[Listed entries — start]
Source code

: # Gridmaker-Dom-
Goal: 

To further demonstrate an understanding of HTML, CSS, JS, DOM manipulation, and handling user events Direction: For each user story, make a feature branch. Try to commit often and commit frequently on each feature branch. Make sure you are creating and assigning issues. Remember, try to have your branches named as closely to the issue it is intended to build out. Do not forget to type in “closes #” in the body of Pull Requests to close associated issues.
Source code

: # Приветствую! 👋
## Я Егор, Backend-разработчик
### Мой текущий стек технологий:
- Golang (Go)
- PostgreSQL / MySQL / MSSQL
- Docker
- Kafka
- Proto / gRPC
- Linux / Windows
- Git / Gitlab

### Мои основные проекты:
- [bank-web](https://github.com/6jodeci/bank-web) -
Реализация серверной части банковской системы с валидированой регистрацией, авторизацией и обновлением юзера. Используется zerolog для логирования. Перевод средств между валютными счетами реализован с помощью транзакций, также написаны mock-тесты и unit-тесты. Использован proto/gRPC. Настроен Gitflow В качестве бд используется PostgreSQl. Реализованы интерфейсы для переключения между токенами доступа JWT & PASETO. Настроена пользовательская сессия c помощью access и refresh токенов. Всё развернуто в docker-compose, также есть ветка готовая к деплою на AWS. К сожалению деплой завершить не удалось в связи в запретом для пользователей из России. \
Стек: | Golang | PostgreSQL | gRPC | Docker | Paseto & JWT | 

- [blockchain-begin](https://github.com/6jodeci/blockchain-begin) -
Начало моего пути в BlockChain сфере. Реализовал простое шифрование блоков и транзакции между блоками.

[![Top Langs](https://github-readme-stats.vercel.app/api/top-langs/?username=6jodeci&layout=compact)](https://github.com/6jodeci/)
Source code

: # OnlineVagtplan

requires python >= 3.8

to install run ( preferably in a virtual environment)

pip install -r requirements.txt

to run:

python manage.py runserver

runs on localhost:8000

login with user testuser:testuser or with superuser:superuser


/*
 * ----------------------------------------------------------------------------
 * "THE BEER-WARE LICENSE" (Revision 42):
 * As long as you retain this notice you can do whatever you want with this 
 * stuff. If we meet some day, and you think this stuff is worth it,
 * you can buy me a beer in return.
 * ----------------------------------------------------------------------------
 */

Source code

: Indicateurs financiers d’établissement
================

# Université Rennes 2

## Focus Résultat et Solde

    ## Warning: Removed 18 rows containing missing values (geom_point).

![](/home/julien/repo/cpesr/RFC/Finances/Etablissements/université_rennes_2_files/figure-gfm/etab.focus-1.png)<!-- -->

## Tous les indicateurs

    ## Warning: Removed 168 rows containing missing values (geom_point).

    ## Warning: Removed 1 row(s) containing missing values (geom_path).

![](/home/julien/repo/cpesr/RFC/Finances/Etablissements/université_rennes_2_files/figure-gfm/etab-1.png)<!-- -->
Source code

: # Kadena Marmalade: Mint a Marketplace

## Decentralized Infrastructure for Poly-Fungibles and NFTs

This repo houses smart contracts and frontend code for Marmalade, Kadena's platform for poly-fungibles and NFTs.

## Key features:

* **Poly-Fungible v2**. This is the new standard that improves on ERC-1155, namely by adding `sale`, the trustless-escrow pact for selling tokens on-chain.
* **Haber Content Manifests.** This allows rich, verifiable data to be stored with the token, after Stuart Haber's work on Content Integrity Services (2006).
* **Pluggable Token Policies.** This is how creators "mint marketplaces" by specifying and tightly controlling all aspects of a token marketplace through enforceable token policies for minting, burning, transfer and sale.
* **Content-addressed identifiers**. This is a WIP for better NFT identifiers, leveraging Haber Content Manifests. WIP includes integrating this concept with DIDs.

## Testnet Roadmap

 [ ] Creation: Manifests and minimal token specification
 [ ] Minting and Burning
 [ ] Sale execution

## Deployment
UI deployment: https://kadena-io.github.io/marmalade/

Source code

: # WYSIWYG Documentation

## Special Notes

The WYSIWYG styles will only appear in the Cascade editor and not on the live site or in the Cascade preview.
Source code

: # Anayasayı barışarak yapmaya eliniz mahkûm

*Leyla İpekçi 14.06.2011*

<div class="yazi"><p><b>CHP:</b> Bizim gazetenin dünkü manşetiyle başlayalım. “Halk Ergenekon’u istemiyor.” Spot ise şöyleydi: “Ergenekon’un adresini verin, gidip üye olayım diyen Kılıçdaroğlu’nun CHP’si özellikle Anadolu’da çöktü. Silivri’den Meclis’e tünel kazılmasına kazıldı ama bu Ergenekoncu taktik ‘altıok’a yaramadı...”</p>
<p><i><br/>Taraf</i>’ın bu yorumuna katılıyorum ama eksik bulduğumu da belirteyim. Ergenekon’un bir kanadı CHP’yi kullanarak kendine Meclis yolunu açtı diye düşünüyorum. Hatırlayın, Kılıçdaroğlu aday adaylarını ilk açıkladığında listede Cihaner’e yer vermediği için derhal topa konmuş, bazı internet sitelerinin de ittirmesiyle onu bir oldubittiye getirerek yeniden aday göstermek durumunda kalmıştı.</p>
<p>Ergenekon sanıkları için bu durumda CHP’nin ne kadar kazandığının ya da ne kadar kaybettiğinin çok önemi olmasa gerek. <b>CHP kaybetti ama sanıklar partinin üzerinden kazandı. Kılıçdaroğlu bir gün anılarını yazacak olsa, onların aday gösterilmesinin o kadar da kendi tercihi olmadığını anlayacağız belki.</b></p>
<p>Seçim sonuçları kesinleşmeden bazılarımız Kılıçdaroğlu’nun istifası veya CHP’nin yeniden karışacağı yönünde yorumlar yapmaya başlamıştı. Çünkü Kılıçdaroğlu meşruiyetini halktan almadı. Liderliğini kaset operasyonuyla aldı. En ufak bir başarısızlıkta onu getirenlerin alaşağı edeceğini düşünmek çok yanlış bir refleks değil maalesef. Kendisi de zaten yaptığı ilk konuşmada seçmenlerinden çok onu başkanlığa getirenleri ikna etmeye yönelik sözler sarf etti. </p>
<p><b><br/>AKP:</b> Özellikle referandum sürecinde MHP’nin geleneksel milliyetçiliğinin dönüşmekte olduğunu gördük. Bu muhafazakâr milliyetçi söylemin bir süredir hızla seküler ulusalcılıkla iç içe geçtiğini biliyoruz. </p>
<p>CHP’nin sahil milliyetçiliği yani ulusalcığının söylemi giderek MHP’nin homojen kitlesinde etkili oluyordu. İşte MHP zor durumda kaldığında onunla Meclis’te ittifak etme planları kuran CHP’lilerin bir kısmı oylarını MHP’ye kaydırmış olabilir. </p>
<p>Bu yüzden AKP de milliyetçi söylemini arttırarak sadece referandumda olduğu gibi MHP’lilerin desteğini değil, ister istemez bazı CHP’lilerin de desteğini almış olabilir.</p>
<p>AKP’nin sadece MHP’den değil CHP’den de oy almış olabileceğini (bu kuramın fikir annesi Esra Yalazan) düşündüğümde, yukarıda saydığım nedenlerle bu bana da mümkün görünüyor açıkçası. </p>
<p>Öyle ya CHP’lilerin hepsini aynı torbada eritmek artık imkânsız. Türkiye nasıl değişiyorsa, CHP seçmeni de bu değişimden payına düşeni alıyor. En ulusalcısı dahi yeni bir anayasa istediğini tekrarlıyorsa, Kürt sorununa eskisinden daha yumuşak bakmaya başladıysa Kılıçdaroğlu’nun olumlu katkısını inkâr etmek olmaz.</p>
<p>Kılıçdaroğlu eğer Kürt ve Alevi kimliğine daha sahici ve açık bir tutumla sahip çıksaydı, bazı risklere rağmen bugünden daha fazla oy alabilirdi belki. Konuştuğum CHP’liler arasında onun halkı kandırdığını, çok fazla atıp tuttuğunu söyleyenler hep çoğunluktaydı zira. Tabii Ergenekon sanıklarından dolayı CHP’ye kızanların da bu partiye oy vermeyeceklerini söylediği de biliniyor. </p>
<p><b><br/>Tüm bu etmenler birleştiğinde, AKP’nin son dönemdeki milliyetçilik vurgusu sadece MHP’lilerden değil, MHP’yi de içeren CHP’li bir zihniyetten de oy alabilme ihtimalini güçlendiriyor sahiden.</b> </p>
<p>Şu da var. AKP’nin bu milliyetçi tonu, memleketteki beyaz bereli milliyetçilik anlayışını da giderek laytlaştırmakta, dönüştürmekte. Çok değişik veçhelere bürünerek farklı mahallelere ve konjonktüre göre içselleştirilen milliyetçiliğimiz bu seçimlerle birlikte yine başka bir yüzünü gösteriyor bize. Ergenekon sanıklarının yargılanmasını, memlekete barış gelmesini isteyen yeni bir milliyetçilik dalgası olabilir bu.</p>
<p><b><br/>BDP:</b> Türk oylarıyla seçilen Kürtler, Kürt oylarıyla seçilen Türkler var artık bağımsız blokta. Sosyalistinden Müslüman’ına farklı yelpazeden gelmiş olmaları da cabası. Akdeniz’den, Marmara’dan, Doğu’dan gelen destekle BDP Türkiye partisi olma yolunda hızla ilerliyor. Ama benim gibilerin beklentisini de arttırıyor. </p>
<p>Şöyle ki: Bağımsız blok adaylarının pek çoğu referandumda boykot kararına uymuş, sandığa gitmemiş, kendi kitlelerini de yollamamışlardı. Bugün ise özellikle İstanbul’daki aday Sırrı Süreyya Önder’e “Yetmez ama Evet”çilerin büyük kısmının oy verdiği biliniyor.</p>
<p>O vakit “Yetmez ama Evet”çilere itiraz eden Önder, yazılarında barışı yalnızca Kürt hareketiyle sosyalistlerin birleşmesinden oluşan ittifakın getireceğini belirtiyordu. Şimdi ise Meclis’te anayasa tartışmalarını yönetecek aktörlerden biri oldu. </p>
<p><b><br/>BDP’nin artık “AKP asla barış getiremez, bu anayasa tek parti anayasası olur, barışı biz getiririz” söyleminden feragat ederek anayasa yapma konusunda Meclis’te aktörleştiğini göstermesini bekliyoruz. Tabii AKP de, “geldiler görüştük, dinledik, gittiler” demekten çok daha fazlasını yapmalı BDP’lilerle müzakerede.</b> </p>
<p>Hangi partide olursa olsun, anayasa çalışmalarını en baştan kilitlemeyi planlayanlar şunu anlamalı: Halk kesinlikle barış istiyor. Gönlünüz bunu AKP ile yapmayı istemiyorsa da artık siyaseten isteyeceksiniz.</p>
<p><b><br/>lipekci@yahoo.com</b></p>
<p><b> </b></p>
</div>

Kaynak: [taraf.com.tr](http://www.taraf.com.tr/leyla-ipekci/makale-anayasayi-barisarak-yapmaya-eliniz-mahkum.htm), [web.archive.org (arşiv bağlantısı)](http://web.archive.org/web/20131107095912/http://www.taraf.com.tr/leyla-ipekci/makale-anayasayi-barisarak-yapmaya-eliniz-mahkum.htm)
[Listed entries — finish]
Begin at the first line of the listing and stop after the line that contains "login with user", giving each of those lines as an item in a numbered list and skipping blank lines.

### Completed exercise
1. Source code
2. : # Gridmaker-Dom-
3. Goal: 
4. To further demonstrate an understanding of HTML, CSS, JS, DOM manipulation, and handling user events Direction: For each user story, make a feature branch. Try to commit often and commit frequently on each feature branch. Make sure you are creating and assigning issues. Remember, try to have your branches named as closely to the issue it is intended to build out. Do not forget to type in “closes #” in the body of Pull Requests to close associated issues.
5. Source code
6. : # Приветствую! 👋
7. ## Я Егор, Backend-разработчик
8. ### Мой текущий стек технологий:
9. - Golang (Go)
10. - PostgreSQL / MySQL / MSSQL
11. - Docker
12. - Kafka
13. - Proto / gRPC
14. - Linux / Windows
15. - Git / Gitlab
16. ### Мои основные проекты:
17. - [bank-web](https://github.com/6jodeci/bank-web) -
18. Реализация серверной части банковской системы с валидированой регистрацией, авторизацией и обновлением юзера. Используется zerolog для логирования. Перевод средств между валютными счетами реализован с помощью транзакций, также написаны mock-тесты и unit-тесты. Использован proto/gRPC. Настроен Gitflow В качестве бд используется PostgreSQl. Реализованы интерфейсы для переключения между токенами доступа JWT & PASETO. Настроена пользовательская сессия c помощью access и refresh токенов. Всё развернуто в docker-compose, также есть ветка готовая к деплою на AWS. К сожалению деплой завершить не удалось в связи в запретом для пользователей из России. \
19. Стек: | Golang | PostgreSQL | gRPC | Docker | Paseto & JWT | 
20. - [blockchain-begin](https://github.com/6jodeci/blockchain-begin) -
21. Начало моего пути в BlockChain сфере. Реализовал простое шифрование блоков и транзакции между блоками.
22. [![Top Langs](https://github-readme-stats.vercel.app/api/top-langs/?username=6jodeci&layout=compact)](https://github.com/6jodeci/)
23. Source code
24. : # OnlineVagtplan
25. requires python >= 3.8
26. to install run ( preferably in a virtual environment)
27. pip install -r requirements.txt
28. to run:
29. python manage.py runserver
30. runs on localhost:8000
31. login with user testuser:testuser or with superuser:superuser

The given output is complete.